Hey BJ.. For even better than off-site of inventory items, you can ship that inventory off-site to me here in Alaska.... I'll keep it safe... even use it once in a while to keep the rust off.


----------



## bobj3 (Jan 17, 2006)

Hi Jim


hahahahahahaha, like a cold storage thing right , I would but I think I will be using it a lot it's a GREAT fixture. 
I am a bit lazy and it makes the job so easy..I have been using my Snap-On air drill and that takes the load off my DeWalt drills..small and light and with tons of power...

http://cgi.ebay.com/SNAP-ON-1-2-VSR...523?pt=LH_DefaultDomain_0&hash=item53e40b39db


I like to use MDF a lot and it's always tricky to get a good strong joint with MDF but that is going to be easy and quick now..
=========



BigJimAK said:


> Hey BJ.. For even better than off-site of inventory items, you can ship that inventory off-site to me here in Alaska.... I'll keep it safe... even use it once in a while to keep the rust off.


----------



## bobj3 (Jan 17, 2006)

This just a update on the mill slot machine 

I ran into a error and said .must be a work around, the work around I came up with will let you just set it and forget,,,the machine has a tee slot on the back side of the mounting plate and I said lets use it to fix the error, any one can put one slot in place but putting in two or more is a bit tricky, they must line up on dead center, it's just some 1/2" thick stock ,I put in a 3/8" wide slot ,it's 30" long..so I can do legs/aprons etc. and get them all to line up quick and easy.

You will also see a shop made jig to mark the stock for a dead center mark..just 2 nails and a pencil on a stick.

Just a note,,,,,I hard a time getting this down in my mind ,less is more, when setting the jig up to put the slots in place, the length of stroke is set less than what the gauge is set for,all the fac.made tenons are all the same width and the radius of the bits comes into play  once you get that down all the slots will come out just right..
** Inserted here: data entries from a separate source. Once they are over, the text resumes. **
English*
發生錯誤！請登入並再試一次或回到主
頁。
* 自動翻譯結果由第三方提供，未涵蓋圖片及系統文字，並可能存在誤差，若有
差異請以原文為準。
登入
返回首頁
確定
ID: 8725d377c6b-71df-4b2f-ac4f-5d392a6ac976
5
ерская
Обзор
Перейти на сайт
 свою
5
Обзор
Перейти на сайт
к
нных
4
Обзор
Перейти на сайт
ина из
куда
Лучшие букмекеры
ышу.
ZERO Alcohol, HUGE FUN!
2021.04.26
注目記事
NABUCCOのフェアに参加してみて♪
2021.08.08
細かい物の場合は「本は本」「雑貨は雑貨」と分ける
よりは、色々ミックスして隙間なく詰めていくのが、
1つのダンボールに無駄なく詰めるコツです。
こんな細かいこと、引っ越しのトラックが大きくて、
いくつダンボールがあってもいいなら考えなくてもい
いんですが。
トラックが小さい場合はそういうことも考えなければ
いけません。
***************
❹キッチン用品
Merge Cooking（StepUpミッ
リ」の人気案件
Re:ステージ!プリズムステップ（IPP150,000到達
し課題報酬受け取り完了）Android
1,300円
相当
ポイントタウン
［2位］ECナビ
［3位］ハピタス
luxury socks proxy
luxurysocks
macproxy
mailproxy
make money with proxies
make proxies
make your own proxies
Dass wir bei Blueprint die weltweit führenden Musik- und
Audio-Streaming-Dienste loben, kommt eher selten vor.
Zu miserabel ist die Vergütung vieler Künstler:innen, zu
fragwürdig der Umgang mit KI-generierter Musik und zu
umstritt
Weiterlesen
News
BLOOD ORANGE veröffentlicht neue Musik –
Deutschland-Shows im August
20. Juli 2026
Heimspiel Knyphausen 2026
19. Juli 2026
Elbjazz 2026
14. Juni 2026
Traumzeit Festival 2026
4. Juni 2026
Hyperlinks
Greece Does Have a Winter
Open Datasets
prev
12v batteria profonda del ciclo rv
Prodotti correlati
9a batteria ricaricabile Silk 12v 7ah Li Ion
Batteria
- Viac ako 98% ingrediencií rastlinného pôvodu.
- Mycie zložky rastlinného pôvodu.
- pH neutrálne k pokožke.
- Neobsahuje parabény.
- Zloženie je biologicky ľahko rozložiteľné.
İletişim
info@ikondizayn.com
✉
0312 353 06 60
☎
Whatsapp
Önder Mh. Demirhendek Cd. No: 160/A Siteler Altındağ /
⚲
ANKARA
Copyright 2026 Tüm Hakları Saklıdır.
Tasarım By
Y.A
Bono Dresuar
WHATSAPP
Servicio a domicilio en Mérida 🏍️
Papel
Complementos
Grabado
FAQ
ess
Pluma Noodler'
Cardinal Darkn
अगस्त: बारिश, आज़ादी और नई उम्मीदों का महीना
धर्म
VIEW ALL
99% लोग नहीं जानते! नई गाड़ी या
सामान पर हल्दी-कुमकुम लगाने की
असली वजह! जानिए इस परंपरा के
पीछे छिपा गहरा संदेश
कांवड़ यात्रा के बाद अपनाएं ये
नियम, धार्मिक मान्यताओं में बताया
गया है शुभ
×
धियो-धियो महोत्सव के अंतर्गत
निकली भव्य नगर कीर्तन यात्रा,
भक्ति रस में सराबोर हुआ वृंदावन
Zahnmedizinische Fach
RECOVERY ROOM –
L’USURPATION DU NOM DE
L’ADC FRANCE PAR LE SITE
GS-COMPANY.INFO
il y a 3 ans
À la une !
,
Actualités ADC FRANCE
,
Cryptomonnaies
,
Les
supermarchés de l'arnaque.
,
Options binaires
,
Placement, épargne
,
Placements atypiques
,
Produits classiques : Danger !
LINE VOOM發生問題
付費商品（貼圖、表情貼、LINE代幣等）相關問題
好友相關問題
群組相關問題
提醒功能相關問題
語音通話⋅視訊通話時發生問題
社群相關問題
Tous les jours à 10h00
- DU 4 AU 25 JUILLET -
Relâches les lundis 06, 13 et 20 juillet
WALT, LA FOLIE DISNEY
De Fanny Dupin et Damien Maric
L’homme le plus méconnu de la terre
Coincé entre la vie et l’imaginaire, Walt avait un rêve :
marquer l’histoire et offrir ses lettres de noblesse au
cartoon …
Hope this helps someone the same jig.


========


----------



## 01stairguy (Apr 18, 2010)

AxlMyk said:


> What a deal @ $56
> 
> 
> 
> ...


where do you get this deal for 56$ ? just wondering


----------



## bobj3 (Jan 17, 2006)

Hi Ron

That why it pays to read the posted items on the forum all the time, I and other members got one at that great sale price 

http://www.routerforums.com/bargain-bin/

=========



01stairguy said:


> where do you get this deal for 56$ ? just wondering


----------



## giman (Nov 14, 2010)

Thanks very much--I will look at this--I have a homemade mortising jig and the rockler jig. the peice I am attempting-arts & Crafts sideboard out of Pop Woodworking aug 2010 using cherry instead od maple--it uses tenon and mortises of multiple sizes--the part I felt I needed the horizontal table was for the edge of the back legs that the back fits into--a 28 inch stop mortise that a rabetted egde fits into--lots of ways to attack this--will be going through a lot of scrap for practice! Thanks for your advice on the Jessem jig--if it is really available, it is 1/2 price
Bill


----------



## Ronny (Jun 15, 2011)

*Getting products to Australia*

I am interested in the JessEm Slot Mortiser but it seems noone wants to make it easy to ship to Australia. Do you know any Company who is?

Cheers

Ron


----------